Saturday, February 19, 2011

Confessions of an Emotional Eater or Waking the Sleeping Dragon

Notice how I say Emotional Eater?  Not Stress Eater or Nervous Eater or Depressive Eater - just simply Emotional.  Why?  Because Stress, Nerves, Depression are all indicative of a mental state, thus emotive.  Most of us have some sort of emotional connection to food - your grandmother's chicken soup or your Dad's potato salad.  Food reminds us of where we've come from.  Our earliest experience with parental bonding is when we nurse as minutes-old babies.  In fact, oxytocin, coined the "love hormone," floods mothers' brains when they begin breast-feeding, strengthening the feelings of love and trust with their baby.  This is remarkable, really.  It helps ensure the infant's survival - nursing becomes a sort of positive feedback loop during which the mother essentially craves more of that chemical.  Well-fed babies survive best.

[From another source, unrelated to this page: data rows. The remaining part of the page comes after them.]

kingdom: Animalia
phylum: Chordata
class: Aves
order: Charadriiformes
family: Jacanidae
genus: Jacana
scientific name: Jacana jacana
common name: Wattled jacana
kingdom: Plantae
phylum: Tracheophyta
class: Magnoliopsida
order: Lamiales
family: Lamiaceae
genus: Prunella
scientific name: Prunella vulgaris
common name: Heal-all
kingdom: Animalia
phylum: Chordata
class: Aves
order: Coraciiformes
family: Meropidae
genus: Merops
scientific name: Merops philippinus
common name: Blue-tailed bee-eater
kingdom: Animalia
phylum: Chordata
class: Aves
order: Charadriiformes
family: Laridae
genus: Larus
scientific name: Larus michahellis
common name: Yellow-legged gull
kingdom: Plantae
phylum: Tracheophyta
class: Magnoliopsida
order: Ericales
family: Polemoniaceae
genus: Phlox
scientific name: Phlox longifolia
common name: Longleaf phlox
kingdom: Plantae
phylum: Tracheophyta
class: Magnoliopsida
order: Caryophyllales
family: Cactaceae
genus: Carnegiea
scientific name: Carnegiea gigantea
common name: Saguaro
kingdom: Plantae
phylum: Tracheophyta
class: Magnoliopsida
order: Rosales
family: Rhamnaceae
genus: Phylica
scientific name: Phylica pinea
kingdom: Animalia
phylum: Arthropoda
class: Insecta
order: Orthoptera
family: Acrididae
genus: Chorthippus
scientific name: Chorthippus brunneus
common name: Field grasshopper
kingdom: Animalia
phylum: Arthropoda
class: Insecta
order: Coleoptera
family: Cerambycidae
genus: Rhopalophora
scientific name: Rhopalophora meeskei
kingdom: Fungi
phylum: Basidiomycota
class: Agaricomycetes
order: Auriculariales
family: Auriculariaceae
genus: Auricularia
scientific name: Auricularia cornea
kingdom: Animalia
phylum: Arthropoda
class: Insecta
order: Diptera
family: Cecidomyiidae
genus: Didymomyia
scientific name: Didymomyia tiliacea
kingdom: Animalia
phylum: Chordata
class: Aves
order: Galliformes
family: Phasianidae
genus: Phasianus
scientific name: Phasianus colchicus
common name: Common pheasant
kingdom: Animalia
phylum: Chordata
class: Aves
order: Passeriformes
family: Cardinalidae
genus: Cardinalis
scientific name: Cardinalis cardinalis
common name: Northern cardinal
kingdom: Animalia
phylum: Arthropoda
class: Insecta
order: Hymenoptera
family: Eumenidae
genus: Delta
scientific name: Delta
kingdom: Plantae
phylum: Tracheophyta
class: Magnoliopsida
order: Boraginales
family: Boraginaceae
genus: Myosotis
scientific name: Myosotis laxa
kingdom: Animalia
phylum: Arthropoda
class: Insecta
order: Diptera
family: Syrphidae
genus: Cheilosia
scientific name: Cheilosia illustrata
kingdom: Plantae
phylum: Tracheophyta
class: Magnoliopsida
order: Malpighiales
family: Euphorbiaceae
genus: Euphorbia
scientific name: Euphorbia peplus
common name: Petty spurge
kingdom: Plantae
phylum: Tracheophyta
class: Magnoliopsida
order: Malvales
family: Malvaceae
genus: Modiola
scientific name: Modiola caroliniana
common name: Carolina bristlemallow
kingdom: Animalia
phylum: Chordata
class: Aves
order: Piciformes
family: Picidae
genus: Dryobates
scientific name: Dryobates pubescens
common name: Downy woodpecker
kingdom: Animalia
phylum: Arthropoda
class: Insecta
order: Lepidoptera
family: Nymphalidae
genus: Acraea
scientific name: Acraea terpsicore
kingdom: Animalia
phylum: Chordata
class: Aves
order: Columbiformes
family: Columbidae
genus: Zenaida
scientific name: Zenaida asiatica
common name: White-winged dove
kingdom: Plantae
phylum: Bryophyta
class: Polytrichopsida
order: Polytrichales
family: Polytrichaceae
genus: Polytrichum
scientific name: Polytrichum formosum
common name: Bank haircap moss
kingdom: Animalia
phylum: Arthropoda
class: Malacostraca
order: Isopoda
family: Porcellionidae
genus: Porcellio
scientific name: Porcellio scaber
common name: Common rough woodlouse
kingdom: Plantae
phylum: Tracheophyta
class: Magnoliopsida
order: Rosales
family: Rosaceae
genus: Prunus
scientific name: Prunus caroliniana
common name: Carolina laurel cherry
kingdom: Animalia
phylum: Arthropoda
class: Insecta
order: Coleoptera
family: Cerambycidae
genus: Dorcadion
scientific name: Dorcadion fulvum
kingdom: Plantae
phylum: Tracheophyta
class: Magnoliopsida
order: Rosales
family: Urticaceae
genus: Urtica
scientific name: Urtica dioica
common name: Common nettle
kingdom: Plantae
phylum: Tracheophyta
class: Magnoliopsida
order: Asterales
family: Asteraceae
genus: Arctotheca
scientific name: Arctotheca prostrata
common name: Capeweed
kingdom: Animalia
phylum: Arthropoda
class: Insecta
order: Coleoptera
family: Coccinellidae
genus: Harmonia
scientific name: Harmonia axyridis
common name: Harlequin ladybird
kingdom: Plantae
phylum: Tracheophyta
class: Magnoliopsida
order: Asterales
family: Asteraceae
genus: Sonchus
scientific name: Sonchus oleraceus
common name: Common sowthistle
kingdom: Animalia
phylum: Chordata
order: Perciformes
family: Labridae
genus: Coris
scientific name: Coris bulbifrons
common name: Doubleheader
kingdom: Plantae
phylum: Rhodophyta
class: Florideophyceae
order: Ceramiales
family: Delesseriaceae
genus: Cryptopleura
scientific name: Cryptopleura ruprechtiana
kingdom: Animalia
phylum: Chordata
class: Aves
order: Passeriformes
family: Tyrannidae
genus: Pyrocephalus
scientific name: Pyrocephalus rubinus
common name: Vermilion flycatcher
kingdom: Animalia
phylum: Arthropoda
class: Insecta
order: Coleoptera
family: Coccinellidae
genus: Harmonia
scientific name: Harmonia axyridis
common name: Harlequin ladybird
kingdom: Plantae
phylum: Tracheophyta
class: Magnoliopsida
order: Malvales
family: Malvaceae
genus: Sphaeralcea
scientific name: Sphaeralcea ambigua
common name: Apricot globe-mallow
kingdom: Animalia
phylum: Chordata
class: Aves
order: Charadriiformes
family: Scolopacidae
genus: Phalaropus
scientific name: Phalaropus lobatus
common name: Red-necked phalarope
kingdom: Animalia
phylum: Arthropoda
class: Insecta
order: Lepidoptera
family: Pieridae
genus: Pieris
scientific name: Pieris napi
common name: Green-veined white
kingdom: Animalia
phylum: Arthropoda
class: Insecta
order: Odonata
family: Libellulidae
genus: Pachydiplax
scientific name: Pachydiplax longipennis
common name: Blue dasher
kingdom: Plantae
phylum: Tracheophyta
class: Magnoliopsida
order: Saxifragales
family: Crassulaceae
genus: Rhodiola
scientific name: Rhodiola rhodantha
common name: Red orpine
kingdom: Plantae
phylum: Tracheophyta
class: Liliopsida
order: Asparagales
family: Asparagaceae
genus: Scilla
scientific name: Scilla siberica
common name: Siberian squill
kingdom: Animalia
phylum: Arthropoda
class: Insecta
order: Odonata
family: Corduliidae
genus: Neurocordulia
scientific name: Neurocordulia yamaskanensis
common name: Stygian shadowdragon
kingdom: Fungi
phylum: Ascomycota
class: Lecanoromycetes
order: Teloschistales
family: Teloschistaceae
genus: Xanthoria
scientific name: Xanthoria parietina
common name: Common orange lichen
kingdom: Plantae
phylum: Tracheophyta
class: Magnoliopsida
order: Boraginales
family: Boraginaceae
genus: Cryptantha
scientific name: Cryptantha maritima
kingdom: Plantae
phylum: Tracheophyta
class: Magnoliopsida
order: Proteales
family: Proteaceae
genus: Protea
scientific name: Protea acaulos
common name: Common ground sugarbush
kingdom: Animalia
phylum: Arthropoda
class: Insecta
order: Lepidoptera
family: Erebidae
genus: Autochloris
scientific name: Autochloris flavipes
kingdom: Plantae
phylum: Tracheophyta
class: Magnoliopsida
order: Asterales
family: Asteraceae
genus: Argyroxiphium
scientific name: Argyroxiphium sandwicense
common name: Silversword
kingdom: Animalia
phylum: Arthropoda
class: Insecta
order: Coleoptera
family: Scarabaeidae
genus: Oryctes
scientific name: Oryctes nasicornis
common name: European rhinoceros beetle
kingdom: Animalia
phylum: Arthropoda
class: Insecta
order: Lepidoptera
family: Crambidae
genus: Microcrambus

My husband was watching Top Chef on Bravo recently, and noted that Lorraine Bracco and the rest of the guest judges kept going back to how the food made them feel.  Really, think about a time when you were excited about food - and I don't mean getting to try out that new restaurant you've heard great things about.  I mean a time when it was something as simple as a grilled cheese sandwich or a burger.  Now, try to remember why you were excited.  Had it been a long day at work? Was it your birthday? Did your spouse offer out of the blue to pick something up on the way home?  I'm sure you can remember if you really think about it.


But as an Emotional Eater, all food ties into emotion somehow.  I've been cursed and blessed with an extremely long and detailed memory.  When I was almost 3, I remember feeling super-special because my Dad got the vending machine guys to toss me an Orange Crush while we waited for my Mom to get her ultrasound done on my overdue baby brother.  The following year, I somersaulted off the bed and sprained my neck; my Mom held her hands around my neck like a C-spine collar until Grampa arrived to take us to the hospital; I ate Cheerios while we waited.  At age 7, Gramma and Grampa brought over Mama Luna's pizza and told us they were taking us to Disneyworld while we ate.  And so on...


It doesn't matter if I'm anxious, sad, happy, or bored, or whatever's in-between - I find something to eat if it's a strong emotion.  The only thing that changes is what I want to eat based on the emotion. And this is where the addiction rears its ugly head - I need to eat something that fills the hole, so to speak.  Something that takes the edge off the feeling.  To put emotions on a scale of 1 to 10, and happiness is at level 5 when a new episode of my favorite show is on, I'm okay.  But when my favorite band closes a show with my favorite song, that's a level 10, and a cheeseburger will get me back down to a level 5.  The stress of monthly bills is a comfortable level 6, but the costs of moving are a level 10, a big ol' sandwich scales that back to a level 5.


At some point during childhood, I learned that food soothes the beast. I've been told that I always wanted to be held, like a little monkey, which became quite a challenge after my brother was born.  My puppy's like that - so when I'm busy with other things, I put some peanut butter in a toy and he's occupied on his own.  I'm pretty sure that's what everyone did with me - it was either feed me or have a nervous breakdown.  


My brother was a handful; he nearly required constant supervision.  Though I'm not a advocate of drugging youngsters, he was definitely the poster child for ritalin. Dad was a great guy, but a little emotionally ill-equipped as a father - he wanted us to be seen and not heard - and he'd get much louder than we ever could.  So between those two males, Mom had her hands full. I, on the other hand, could stifle my feelings with food and just sit calmly reading a book or watching tv if I wasn't out playing.


Of course, stuffing my feelings down has led to TWO unintended side effects.  One is obvious, weight gain.  The other that food doesn't make the emotions go away, it just soothes the beast, as I said before.  It means that feelings tend to come out too strongly for the situation and at really inappropriate times.  For example, I was on the E.T. Ride at Universal Studios and started BAWLING when E.T. said "Annnnaa friiiieeeennnd" at the end.  I'm not allowed to watch any ASPCA commercials or talk to my husband about the big bang.  Again, I have to stifle myself.


So I exercise.  The physical exhaustion helps take the emotional edge off, but I wouldn't be honest if I didn't admit to eating more than my fair share of Nutter Butter cookies the other day when I was trying to figure out how to make a career change.  I know all the weight-loss tricks, I understand nutrition, I realize how my genetics affect me, I get portion-control - but, like a lot of overweight folks, I still can't quite grasp how to break the link between my emotions and food.  That's the battle.